Mas para o desenvolvimento da criança não importa o tipo de síndrome e sim a estimulação precoce, o amor e o apoio da família e da sociedade.  A síndrome de down é detectada através de um exame chamado cariótipo, que é a representação do conjunto de cromossomos de uma célula.

Tenho plena certeza que as pessoas com síndrome de down são inteiramente capazes de desenvolver suas habilidades e serem cidadãos inclusos na sociedade de forma efetiva. Podem fazer tudo aquilo que desejarem se receberem desde muito cedo um suporte para isso.  

Reforço que a estimulação é a chave para o bom desenvolvimento da pessoa com síndrome de down e deve ser feita desde o nascimento, procurar integrar a criança na família e em grupos de crianças da mesma idade é muito importante.

Mas, também é essencial estimular a autonomia, incentive a pessoa com síndrome de down a se comunicar, deixe-a perguntar, deixe-a responder quando é perguntada, incentive e ajude ler e escrever. Ajude-a aprender a cuidar de si mesma, da casa e a orientar-se nas ruas.

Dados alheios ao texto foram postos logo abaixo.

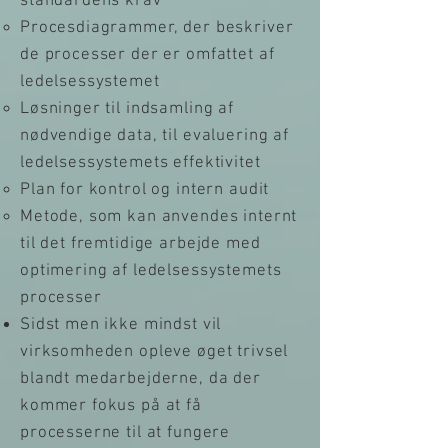
standardens krav
Procesdiagrammer, der beskriver
de processer der er omfattet af
ledelsessystemet
Løsninger til indsamling af
nødvendige data, til evaluering af
ledelsessystemets effektivitet
Plan for kontrol og intern audit
Metode, som kan anvendes internt
til det fremtidige arbejde med
optimering af ledelsessystemets
processer
Sidst men ikke mindst vil
virksomheden opleve øget trivsel
blandt medarbejderne, da der
kommer fokus på at få
processerne til at fungere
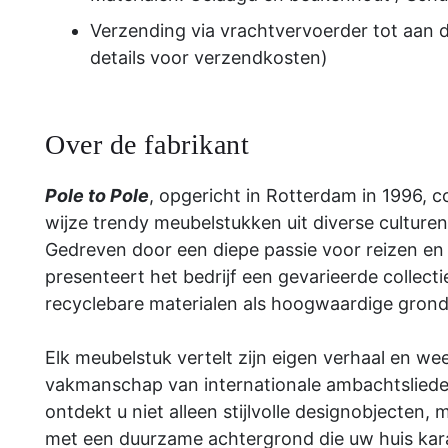
Verzending via vrachtvervoerder tot aan 
details voor verzendkosten)
Over de fabrikant
Pole to Pole
, opgericht in Rotterdam in 1996, 
wijze trendy meubelstukken uit diverse culturen
Gedreven door een diepe passie voor reizen e
presenteert het bedrijf een gevarieerde collec
recyclebare materialen als hoogwaardige grond
Elk meubelstuk vertelt zijn eigen verhaal en wee
vakmanschap van internationale ambachtslieden.
ontdekt u niet alleen stijlvolle designobjecten
met een duurzame achtergrond die uw huis karak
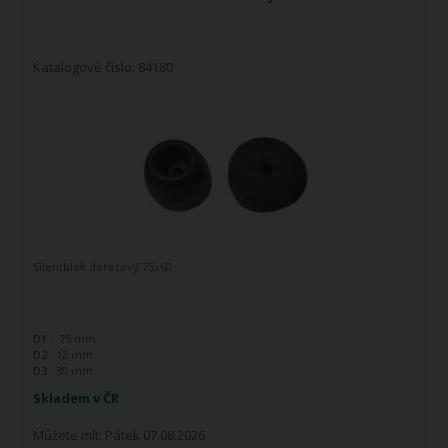
Katalogové číslo: 84180
Silentblok dorazový 75x60
D1 :
75 mm
D2:
12 mm
D3:
30 mm
Skladem v ČR
Můžete mít:
Pátek 07.08.2026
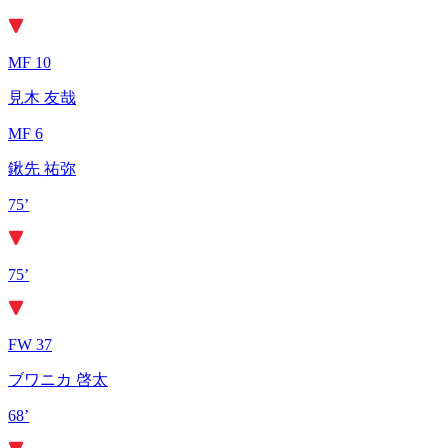
MF 10
見木 友哉
MF 6
鍬先 祐弥
75’
75’
FW 37
ブワニカ 啓太
68’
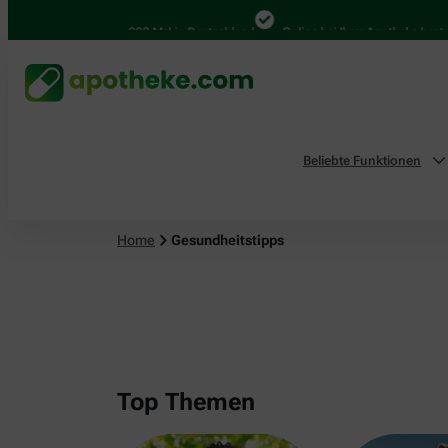
4.000 Mal in Deutschland
Online bei Ihrer Apotheke bestellen
Beliebte Funktionen
Home
Gesundheitstipps
Top Themen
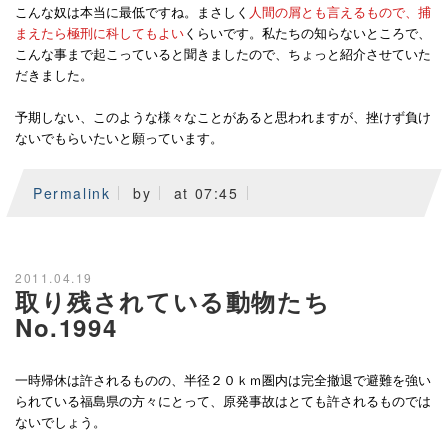
こんな奴は本当に最低ですね。まさしく
人間の屑とも言えるもので、捕
まえたら極刑に科してもよい
くらいです。私たちの知らないところで、
こんな事まで起こっていると聞きましたので、ちょっと紹介させていた
だきました。
予期しない、このような様々なことがあると思われますが、挫けず負け
ないでもらいたいと願っています。
Permalink
by
at 07:45
2011.04.19
取り残されている動物たち
No.1994
一時帰休は許されるものの、半径２０ｋｍ圏内は完全撤退で避難を強い
られている福島県の方々にとって、原発事故はとても許されるものでは
ないでしょう。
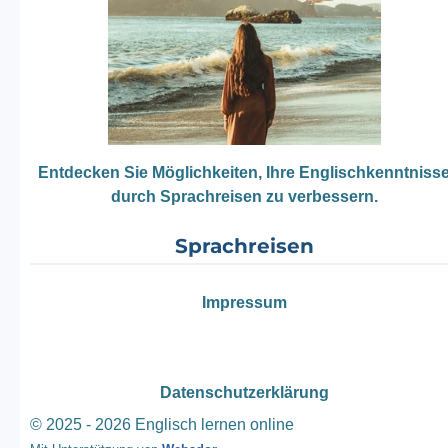
Entdecken Sie Möglichkeiten, Ihre Englischkenntniss
durch Sprachreisen zu verbessern.
Sprachreisen
Impressum
Datenschutzerklärung
© 2025 - 2026 Englisch lernen online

Desde pequena, é preciso que ela acredite que é capaz de ser independente, ser autônomo é importante demais para a autoestima, na idade certa é muito bom que aprenda algum oficio que se possível trabalhe e sinta-se independente.

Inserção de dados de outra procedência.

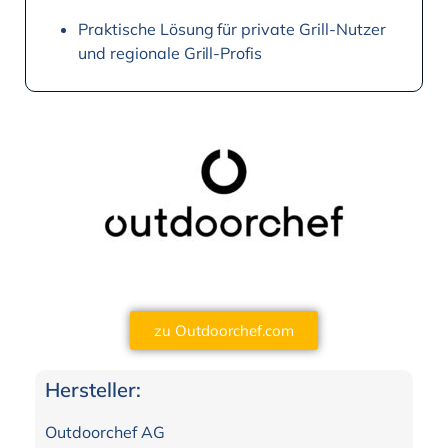
Praktische Lösung für private Grill-Nutzer
und regionale Grill-Profis
zu Outdoorchef.com
Hersteller:
Outdoorchef AG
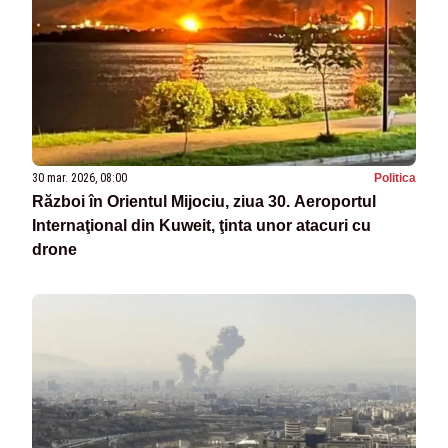
30 mar. 2026, 08:00
Politica
Război în Orientul Mijociu, ziua 30. Aeroportul
Internaţional din Kuweit, ţinta unor atacuri cu
drone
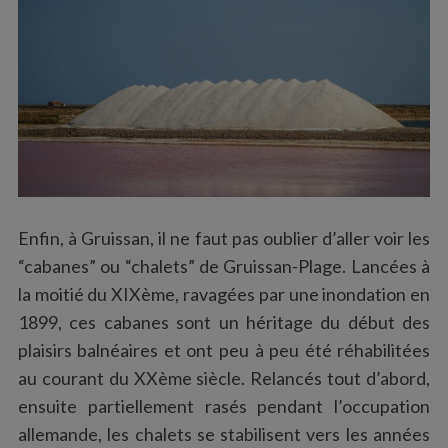
Enfin, à Gruissan, il ne faut pas oublier d’aller voir les
“cabanes” ou “chalets” de Gruissan-Plage. Lancées à
la moitié du XIXème, ravagées par une inondation en
1899, ces cabanes sont un héritage du début des
plaisirs balnéaires et ont peu à peu été réhabilitées
au courant du XXème siècle. Relancés tout d’abord,
ensuite partiellement rasés pendant l’occupation
allemande, les chalets se stabilisent vers les années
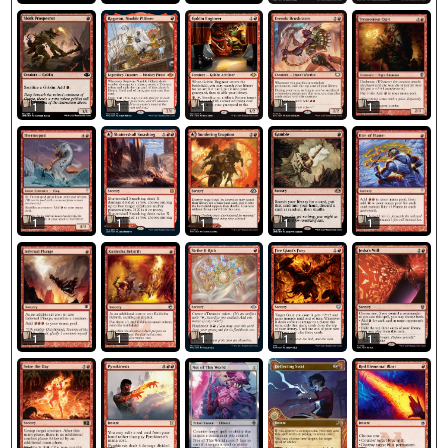
1
1
1
1
1
1
1
1
1
1
1
1
1
1
1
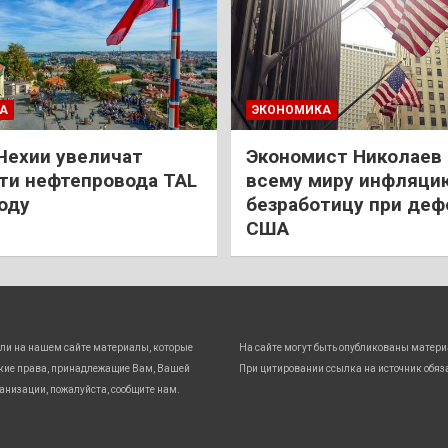
А
ЭКОНОМИКА
Чехии увеличат
Экономист Николаев
и нефтепровода TAL
всему миру инфляци
году
безработицу при деф
США
ли на нашем сайте материалы, которые
На сайте могут быть опубликованы матери
кие права, принадлежащие Вам, Вашей
При цитировании ссылка на источник обяз
анизации, пожалуйста, сообщите нам.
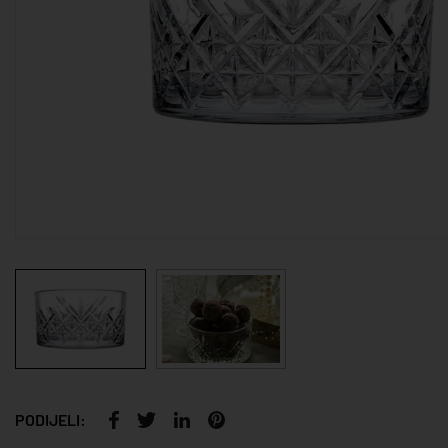
PODIJELI:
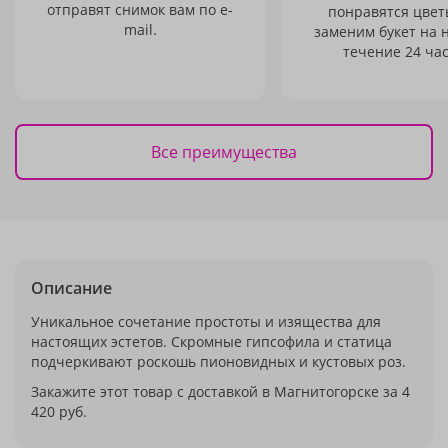
отправят снимок вам по e-
понравятся цвет
mail.
заменим букет на 
течение 24 час
Все преимущества
Описание
Уникальное сочетание простоты и изящества для
настоящих эстетов. Скромные гипсофила и статица
подчеркивают роскошь пионовидных и кустовых роз.
Закажите этот товар с доставкой в Магнитогорске за 4
420 руб.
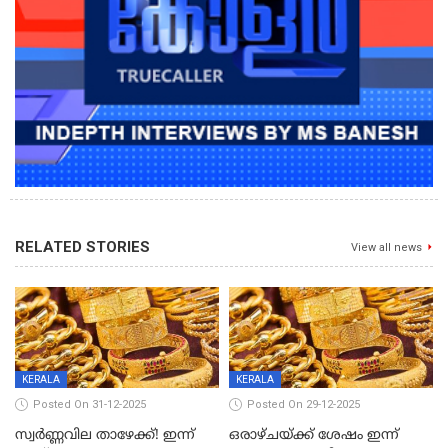
RELATED STORIES
View all news
KERALA
KERALA
Posted On 31-12-2025
Posted On 29-12-2025
സ്വർണ്ണവില താഴേക്ക്! ഇന്ന്
ഒരാഴ്ചയ്ക്ക് ശേഷം ഇന്ന്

Acredito que todas as barreiras podem ser superadas, cada uma ao seu tempo! Quanto ao futuro que eu me preocupava tanto, há tempos entendi que ele é incerto para todos nós.

Então vamos amar muito nossos filhos, curtir cada momento, cada fase, cada conquista e olha que são muitas. Já o futuro, vamos deixar nas mãos de Deus que sabe exatamente o que cada um de nós realmente precisa! Para nossa filha só almejamos que continue sendo feliz, que tenha autonomia e continue se sentindo amada e aceita!

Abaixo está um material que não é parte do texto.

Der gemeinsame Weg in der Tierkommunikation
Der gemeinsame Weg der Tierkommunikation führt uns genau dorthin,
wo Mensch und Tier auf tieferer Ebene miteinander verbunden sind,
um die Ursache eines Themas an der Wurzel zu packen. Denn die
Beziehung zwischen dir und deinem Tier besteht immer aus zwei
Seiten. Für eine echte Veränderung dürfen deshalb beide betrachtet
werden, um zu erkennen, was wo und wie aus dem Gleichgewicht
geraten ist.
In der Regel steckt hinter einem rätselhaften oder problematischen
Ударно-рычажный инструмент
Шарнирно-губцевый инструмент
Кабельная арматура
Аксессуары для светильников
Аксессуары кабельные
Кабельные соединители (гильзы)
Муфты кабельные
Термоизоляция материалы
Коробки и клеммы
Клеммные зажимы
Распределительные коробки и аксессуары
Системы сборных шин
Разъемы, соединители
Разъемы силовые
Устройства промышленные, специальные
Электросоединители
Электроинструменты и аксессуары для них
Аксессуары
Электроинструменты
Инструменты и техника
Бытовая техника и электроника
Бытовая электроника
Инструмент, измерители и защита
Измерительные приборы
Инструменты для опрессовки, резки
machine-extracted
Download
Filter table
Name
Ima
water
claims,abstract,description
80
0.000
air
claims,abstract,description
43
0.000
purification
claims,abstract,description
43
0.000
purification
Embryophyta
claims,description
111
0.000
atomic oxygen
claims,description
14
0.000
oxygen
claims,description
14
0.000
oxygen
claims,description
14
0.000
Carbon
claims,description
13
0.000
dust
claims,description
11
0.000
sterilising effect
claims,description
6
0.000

Agradeço pelo convite e por poder dividir um pouquinho da nossa trajetória, e aproveito para me colocar a disposição das famílias que de alguma maneira eu possa ajudar nessa jornada árdua, mas também maravilhosa de ser mãe especial!

E por toda essa história, linda e emocionante, que nós ensina e muito sobre o AMOR e a SUPERAÇÃO, o GNTC afirma que Mary, Lindalva e Bertinho, são Gente que Entende de ....AMOR ESPECIAL.